→ QUESTIONS ON THE MATERIAL:
(a) Reproduce the records word for word, starting at their first line and ending with the line containing "What percentage is", including that line.
(b) Continue the documentation on lake water time-series datasets from the point where it stops.

→ PAGE TEXT:
· · ·
Plot the time series for a specific geohash.

Parameters:

Name	Type	Description	Default
`id_geohash`	`str`	The geohash identifier for the location.	required
`breakpoints`	`BreakpointMethod`	Breakpoint detection method to use.	required

Source code in src/water_timeseries/dataset.py

def plot_timeseries(self, id_geohash: str, breakpoints: None) -> plt.Figure:
    """Plot the time series for a specific geohash.

    Args:
        id_geohash (str): The geohash identifier for the location.
        breakpoints (BreakpointMethod, optional): Breakpoint detection method to use.
    """
    pass

Merge Functionality🔗

The LakeDataset class and its subclasses (DWDataset, JRCDataset) provide a merge() method to combine two datasets. This is useful for:

Combining datasets from different time periods
Adding new lakes to an existing dataset
Combining partial datasets into a complete one

Merge Strategies🔗

The merge() method accepts a how parameter with three options:

Strategy	Description	Requirements
`"both"`	Merge along both dimensions (date and id_geohash). Combines all unique data from both datasets.	Same variables
`"date"`	Merge along the date dimension only. Adds new dates for the same lakes.	Same id_geohash values, same variables
`"id_geohash"`	Merge along the id_geohash dimension only. Adds new lakes with the same dates.	Same dates, same variables

Examples🔗

from water_timeseries.dataset import DWDataset
import xarray as xr

# Load two datasets
ds1 = xr.open_dataset("data_2020_2022.zarr")
dataset1 = DWDataset(ds1)

ds2 = xr.open_dataset("data_2023_2024.zarr")
dataset2 = DWDataset(ds2)

# Merge along both dimensions
merged = dataset1.merge(dataset2, how="both")

# Add new dates to existing time series (same lakes)
# Both datasets must have the same id_geohash values
merged = dataset1.merge(dataset2, how="date")

# Add new lakes with the same temporal coverage
# Both datasets must have the same dates
merged = dataset1.merge(dataset2, how="id_geohash")

Warnings🔗

When there are overlapping values, a warning is issued:

how="date": Warns if there are duplicate dates between datasets
how="id_geohash": Warns if there are duplicate id_geohash values

In both cases, data from the second dataset will overwrite the first for overlapping values.

Requirements🔗

Both datasets must be of the same type (both DWDataset or both JRCDataset)
Both datasets must have the same variables
The specific merge strategy may have additional requirements (see table above)

Return Value🔗

The merge() method returns a new LakeDataset instance (of the same type as the first dataset) with the combined data. The returned dataset is fully preprocessed and normalized.

Plot Time Series🔗

Both DWDataset and JRCDataset provide a plot_timeseries() method to visualize water extent over time for a specific lake.

DWDataset.plot_timeseries()🔗

from water_timeseries.dataset import DWDataset
import xarray as xr

# Load data
ds = xr.open_zarr("lakes_dw.zarr")
· · ·
Chart understanding data
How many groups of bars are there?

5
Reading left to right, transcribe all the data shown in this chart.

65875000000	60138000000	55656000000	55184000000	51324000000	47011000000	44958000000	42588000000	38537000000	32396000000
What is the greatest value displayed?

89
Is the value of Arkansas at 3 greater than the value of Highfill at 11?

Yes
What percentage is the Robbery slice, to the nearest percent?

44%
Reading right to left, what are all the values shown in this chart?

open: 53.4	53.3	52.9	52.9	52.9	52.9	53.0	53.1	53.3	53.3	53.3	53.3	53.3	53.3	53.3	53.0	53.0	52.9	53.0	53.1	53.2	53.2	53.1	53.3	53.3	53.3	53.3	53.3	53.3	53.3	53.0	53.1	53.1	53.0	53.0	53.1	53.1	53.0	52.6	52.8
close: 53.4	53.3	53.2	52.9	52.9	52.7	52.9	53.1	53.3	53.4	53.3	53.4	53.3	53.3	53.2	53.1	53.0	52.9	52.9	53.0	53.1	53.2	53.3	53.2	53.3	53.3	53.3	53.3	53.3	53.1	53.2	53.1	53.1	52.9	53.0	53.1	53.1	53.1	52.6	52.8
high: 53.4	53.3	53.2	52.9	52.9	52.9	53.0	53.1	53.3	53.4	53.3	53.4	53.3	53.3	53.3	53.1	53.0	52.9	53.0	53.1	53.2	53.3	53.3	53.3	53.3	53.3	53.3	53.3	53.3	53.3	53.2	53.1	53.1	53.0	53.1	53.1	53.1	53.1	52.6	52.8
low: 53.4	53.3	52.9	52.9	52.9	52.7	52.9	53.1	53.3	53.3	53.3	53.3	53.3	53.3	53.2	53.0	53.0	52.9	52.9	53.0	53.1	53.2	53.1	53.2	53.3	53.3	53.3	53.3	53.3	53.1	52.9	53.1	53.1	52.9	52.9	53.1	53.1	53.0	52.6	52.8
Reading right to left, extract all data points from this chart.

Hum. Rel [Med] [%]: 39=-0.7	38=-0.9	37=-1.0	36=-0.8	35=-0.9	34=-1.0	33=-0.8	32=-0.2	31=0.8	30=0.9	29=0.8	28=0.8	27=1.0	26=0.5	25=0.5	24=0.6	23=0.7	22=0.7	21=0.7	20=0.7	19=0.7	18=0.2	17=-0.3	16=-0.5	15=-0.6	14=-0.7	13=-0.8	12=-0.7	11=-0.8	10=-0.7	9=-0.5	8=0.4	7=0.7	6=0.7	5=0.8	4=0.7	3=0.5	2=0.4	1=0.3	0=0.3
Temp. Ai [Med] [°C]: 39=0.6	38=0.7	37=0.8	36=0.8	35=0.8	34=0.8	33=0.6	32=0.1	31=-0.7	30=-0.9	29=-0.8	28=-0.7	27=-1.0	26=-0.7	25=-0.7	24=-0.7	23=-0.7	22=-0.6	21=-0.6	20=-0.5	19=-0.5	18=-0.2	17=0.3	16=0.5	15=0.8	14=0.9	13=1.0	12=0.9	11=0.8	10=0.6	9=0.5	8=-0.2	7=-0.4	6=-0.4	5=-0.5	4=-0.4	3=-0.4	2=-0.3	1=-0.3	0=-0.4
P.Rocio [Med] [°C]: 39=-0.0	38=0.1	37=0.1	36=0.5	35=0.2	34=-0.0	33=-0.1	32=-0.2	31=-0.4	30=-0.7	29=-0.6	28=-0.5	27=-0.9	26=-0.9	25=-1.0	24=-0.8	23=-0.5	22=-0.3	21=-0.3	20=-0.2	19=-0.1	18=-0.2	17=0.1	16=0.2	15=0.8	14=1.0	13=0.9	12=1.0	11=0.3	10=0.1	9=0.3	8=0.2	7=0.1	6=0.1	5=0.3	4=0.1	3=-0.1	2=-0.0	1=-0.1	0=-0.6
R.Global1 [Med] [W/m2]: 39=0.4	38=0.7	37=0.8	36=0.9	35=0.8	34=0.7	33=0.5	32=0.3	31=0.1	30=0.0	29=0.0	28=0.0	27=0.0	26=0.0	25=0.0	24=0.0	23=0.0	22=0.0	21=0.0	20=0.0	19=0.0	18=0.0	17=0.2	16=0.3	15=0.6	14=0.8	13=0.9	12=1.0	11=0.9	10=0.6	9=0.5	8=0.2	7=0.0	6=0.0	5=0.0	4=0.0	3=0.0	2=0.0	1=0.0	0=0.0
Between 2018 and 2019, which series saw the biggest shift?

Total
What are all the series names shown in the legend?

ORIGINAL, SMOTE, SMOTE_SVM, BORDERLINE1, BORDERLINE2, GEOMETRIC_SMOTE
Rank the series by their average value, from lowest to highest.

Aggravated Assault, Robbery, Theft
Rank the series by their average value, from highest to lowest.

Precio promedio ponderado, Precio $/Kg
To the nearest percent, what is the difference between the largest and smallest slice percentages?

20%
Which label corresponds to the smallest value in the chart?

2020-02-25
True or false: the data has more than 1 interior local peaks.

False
· · ·
→ OUTPUTS FOR THE TASKS:
(a)
How many groups of bars are there?

5
Reading left to right, transcribe all the data shown in this chart.

65875000000	60138000000	55656000000	55184000000	51324000000	47011000000	44958000000	42588000000	38537000000	32396000000
What is the greatest value displayed?

89
Is the value of Arkansas at 3 greater than the value of Highfill at 11?

Yes
What percentage is the Robbery slice, to the nearest percent?

(b)
dataset = DWDataset(ds)

# Plot time series for a specific lake
fig = dataset.plot_timeseries(
    id_geohash="b7uefy0bvcrc",
    breakpoints=None  # Optional: pass BreakpointMethod to overlay detected breaks
)

# Show the plot
fig.show()

JRCDataset.plot_timeseries()🔗

from water_timeseries.dataset import JRCDataset
import xarray as xr

# Load data
ds = xr.open_zarr("lakes_jrc.zarr")
dataset = JRCDataset(ds)

# Plot time series
fig = dataset.plot_timeseries(
    id_geohash="b7uefy0bvcrc",
    breakpoints=None  # Optional: BreakpointMethod to overlay detected breaks
)

fig.show()

Parameters🔗

Parameter	Type	Description
`id_geohash`	str	The geohash identifier for the lake to plot
`breakpoints`	BreakpointMethod, optional	Breakpoint detection result to overlay on the plot (e.g., from `SimpleBreakpoint` or `BeastBreakpoint`)

Return Value🔗

Returns a matplotlib.figure.Figure object that can be displayed or saved.

With Breakpoint Overlay🔗

from water_timeseries.dataset import DWDataset
from water_timeseries.breakpoint import SimpleBreakpoint

# Initialize dataset
dataset = DWDataset(xr.open_zarr("lakes_dw.zarr"))

# Detect breakpoints
bp = SimpleBreakpoint()
breaks = bp.calculate_break(dataset, object_id="b7uefy0bvcrc")

# Plot with breakpoint overlay
fig = dataset.plot_timeseries(
    id_geohash="b7uefy0bvcrc",
    breakpoints=breaks
)

fig.show()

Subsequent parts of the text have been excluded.